In a study conducted by Henrich and other researchers at the University of British Columbia, children watched videos of adult “models” consuming food. Some models had bystanders watching them; others had bystanders looking away. When later asked what food they would prefer, children were more likely to choose the food eaten by the model who was watched by others. “
When environmental cues are not of sufficiently high quality,” write Henrich and Robert Boyd, “individuals imitate.”

Think of the psychologist Stanley Milgram's famous New York City street corner experiment in which he had people look up toward a building—at nothing. The more people who were doing it, the more
others stopped to look. And why not?
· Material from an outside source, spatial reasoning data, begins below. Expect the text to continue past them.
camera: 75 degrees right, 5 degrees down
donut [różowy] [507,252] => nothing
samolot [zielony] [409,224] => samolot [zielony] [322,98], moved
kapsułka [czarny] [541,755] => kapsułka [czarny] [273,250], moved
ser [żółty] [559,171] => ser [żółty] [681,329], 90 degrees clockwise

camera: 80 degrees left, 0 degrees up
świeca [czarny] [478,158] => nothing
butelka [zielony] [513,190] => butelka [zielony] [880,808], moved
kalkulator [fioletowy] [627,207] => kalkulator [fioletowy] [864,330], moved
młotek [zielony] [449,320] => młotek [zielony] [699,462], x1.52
How could there not be something valuable in what so many others were doing?
*
2

—

But if social learning is so easy and efficient, if all this imitation is such a good way to ensure the survival of our genes, it raises the question of why anyone does anything different to begin with. Or indeed why someone, like Spyke, might abandon an innovation. It is a question asked of evolution itself: Why is there so much
stuff
for natural selection to sift through? Survival of the fittest, as the biologist Hugo de Vries pointed out, does not explain “
arrival of the fittest.” Jørn Utzon could have turned in a more traditional opera house design; the Impressionists could have played more to the tastes of the current market.
The artist or innovator who was attacked in his day seems like some kind of genetic altruist, sacrificing his own immediate fitness for some future payoff at the level of the group.